BA chief executive Alex Cruz said late Sunday the airline was running a "near-full operation" at London's Gatwick Airport and planned to operate all scheduled long-haul services from Heathrow. But he said there would still be delays, as well as some canceled short-haul flights.
Data from flight tracker flightaware.com showed BA's sister airlines in Spain, Iberia and Air Nostrum, cancelled over 300 flights on Monday, a bank holiday in the U.K. that sees a high level of air travel.
BA itself canceled another 27 flights and had 56 more delayed.
There had been accusations of greed on the part of the airline from some, including the GMB trade union, who said that the problems which crippled the airline over the weekend could have been avoided if not for the outsourcing of many IT roles to India in 2016.
On Monday, BA CEO Alex Cruz responded to those claims, telling Sky News, "I can confirm that all the parties involved around this particular event have not been involved in any type of outsourcing in any foreign country. They have all been local issues around a local data center who has been managed and fixed by local resources."

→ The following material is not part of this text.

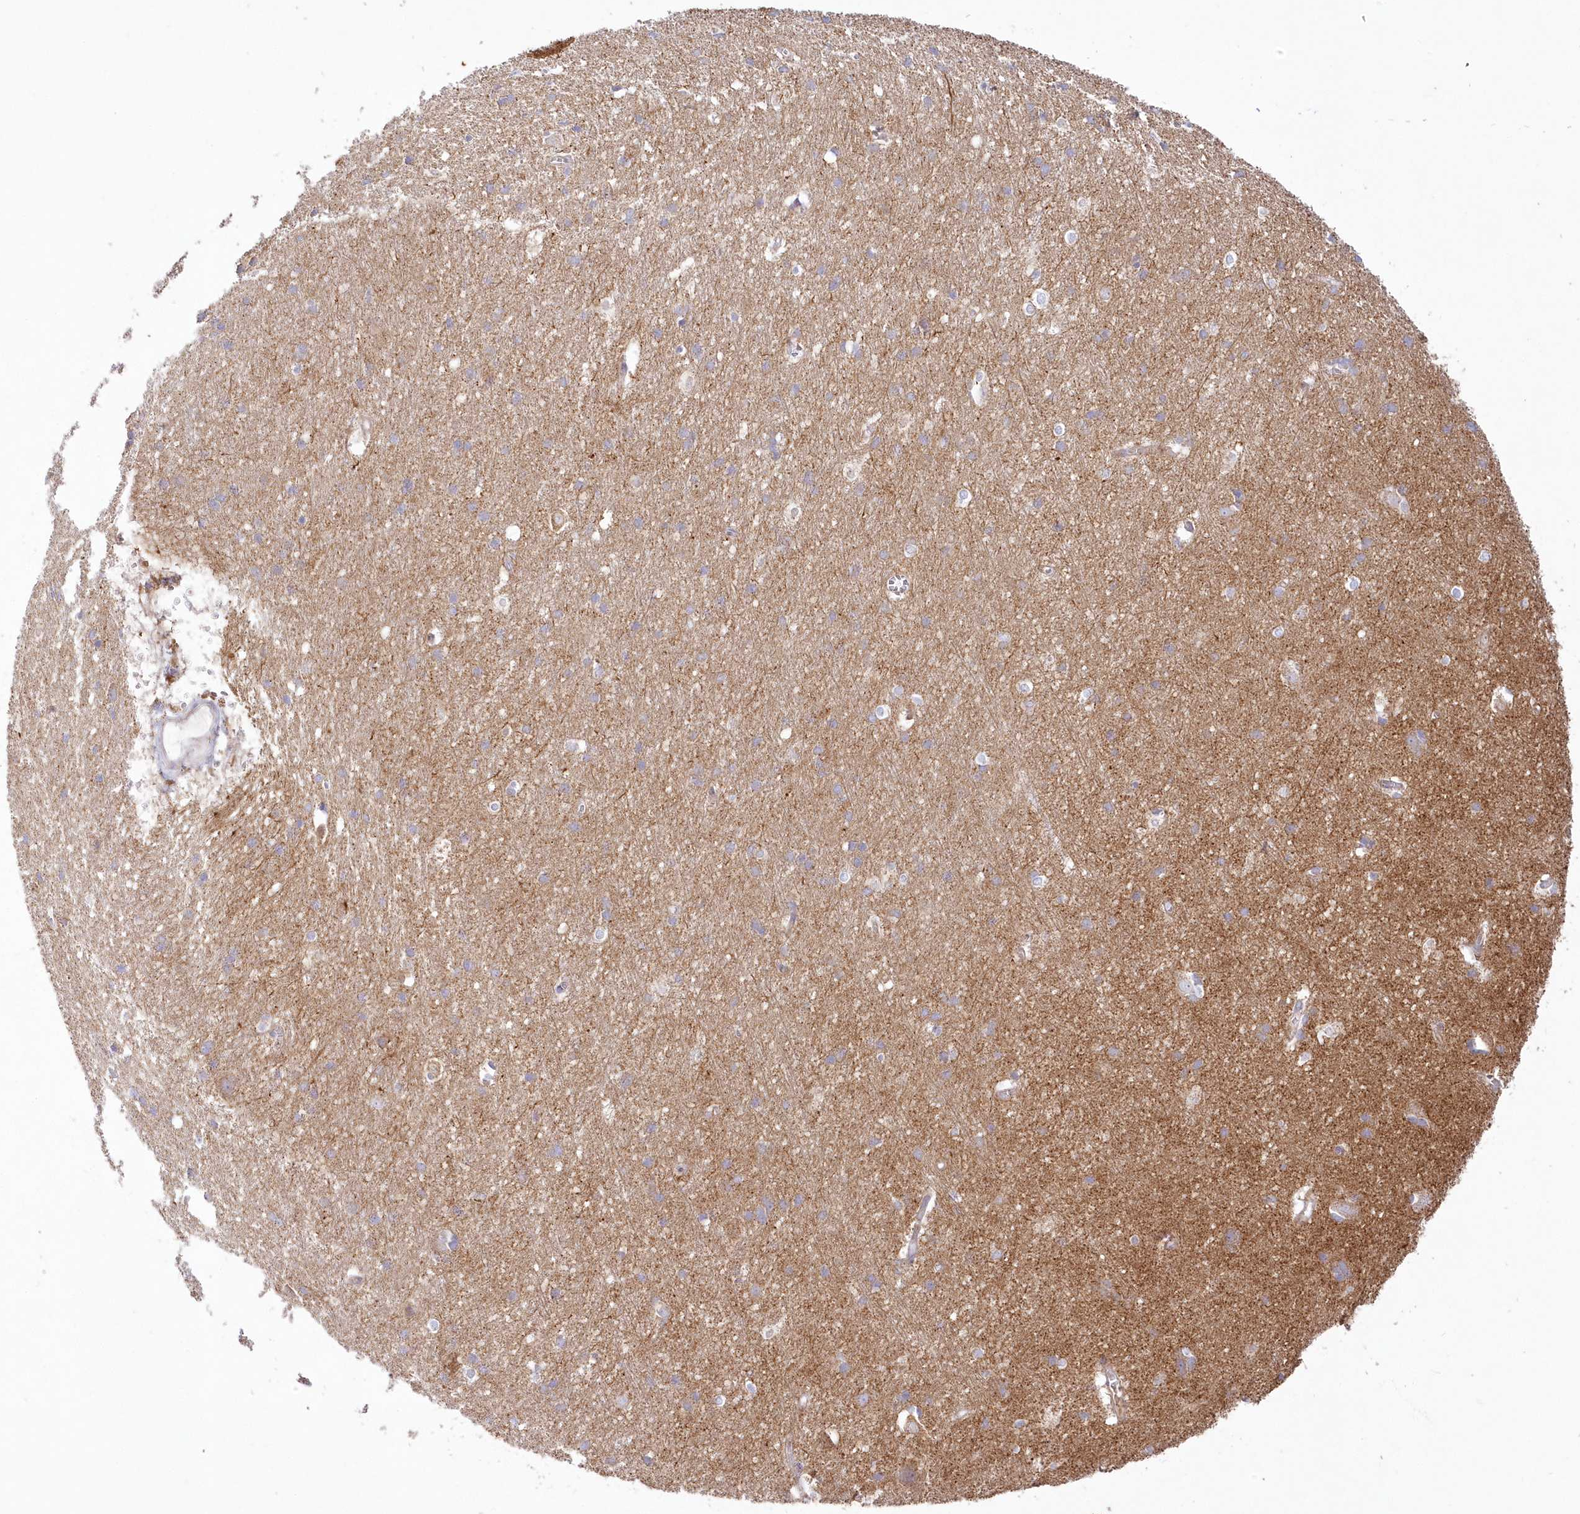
{"staining": {"intensity": "negative", "quantity": "none", "location": "none"}, "tissue": "cerebral cortex", "cell_type": "Endothelial cells", "image_type": "normal", "snomed": [{"axis": "morphology", "description": "Normal tissue, NOS"}, {"axis": "topography", "description": "Cerebral cortex"}], "caption": "This micrograph is of normal cerebral cortex stained with IHC to label a protein in brown with the nuclei are counter-stained blue. There is no expression in endothelial cells.", "gene": "TBC1D14", "patient": {"sex": "male", "age": 54}}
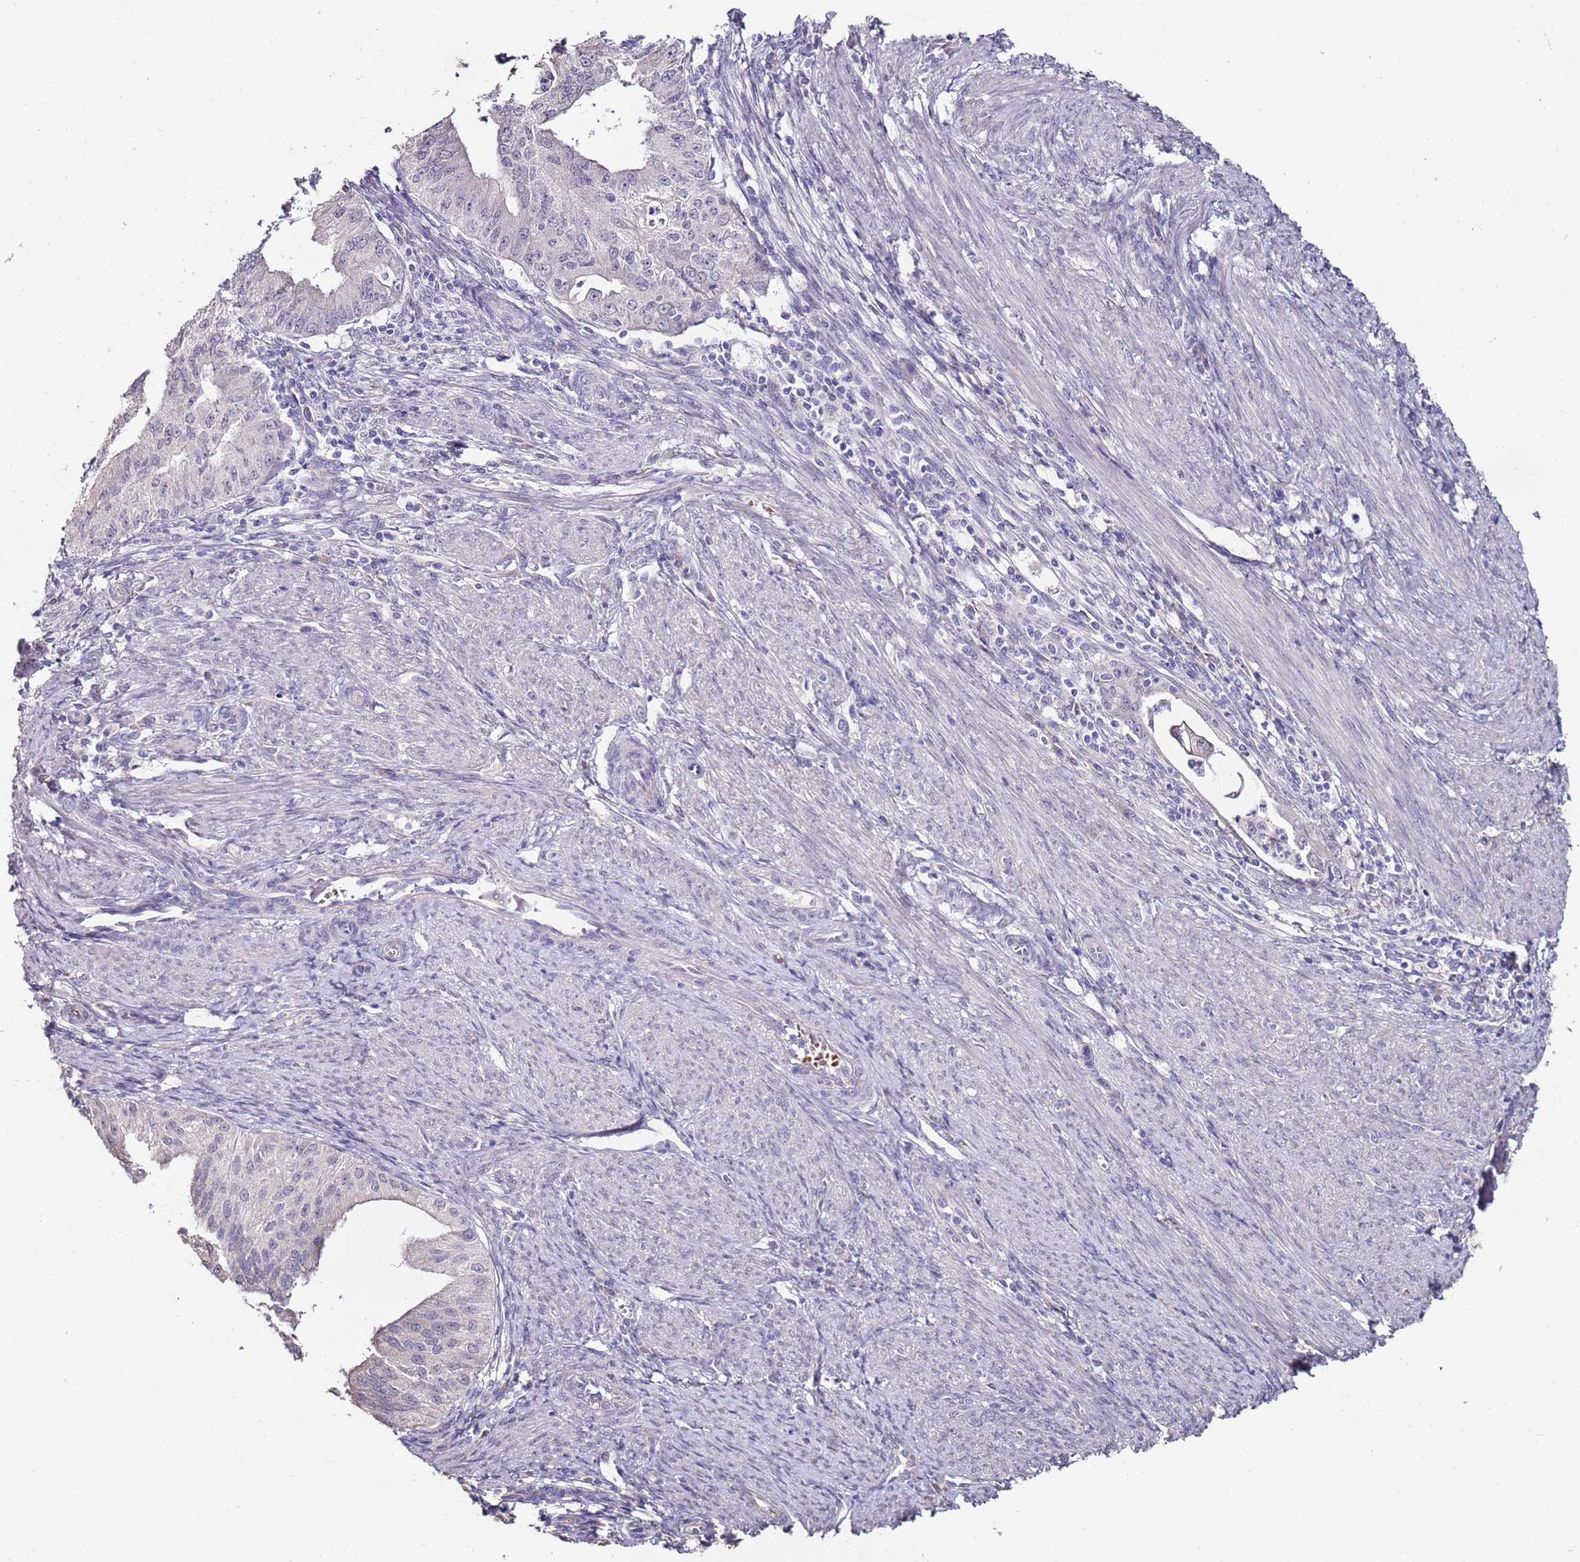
{"staining": {"intensity": "negative", "quantity": "none", "location": "none"}, "tissue": "endometrial cancer", "cell_type": "Tumor cells", "image_type": "cancer", "snomed": [{"axis": "morphology", "description": "Adenocarcinoma, NOS"}, {"axis": "topography", "description": "Endometrium"}], "caption": "IHC micrograph of neoplastic tissue: endometrial cancer (adenocarcinoma) stained with DAB exhibits no significant protein expression in tumor cells.", "gene": "C3orf80", "patient": {"sex": "female", "age": 50}}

The airline canceled all flights from Heathrow and Gatwick Saturday after the weekend IT outage, which it blamed on a power-supply problem. The glitch threw the plans of thousands of travelers into disarray, on what is a holiday weekend in Britain.
BA operates hundreds of flights from Heathrow and Gatwick on a typical day - and both are major hubs for worldwide travel.
Passengers - some of whom had spent the night at the airport - faced frustrating waits to learn if and when they could fly out.
"Everyone is upset. There's people in tears," said Melanie Ware, who flew in from Los Angeles and was trying to get to Venice on her honeymoon.
"We rebooked for Venice for tonight, which they also have canceled now," she told Sky News. "So we have no way of getting out of Heathrow and they haven't compensated us for anything, and we're stuck and this is the worst honeymoon ever.
"British Airways has ruined our honeymoon."
While not that frequent, when airline outages do happen, the effects are widespread, high-profile and can hit travelers across the globe.
BA passengers were hit with severe delays in July and September 2016 because of problems with the airline's online check-in systems.
In August 2016, Delta planes around the world were grounded when an electrical component failed and led to a shutdown of the transformer that provides power to the airline's data center. Delta said it lost $100 million in revenue as a result of the outage.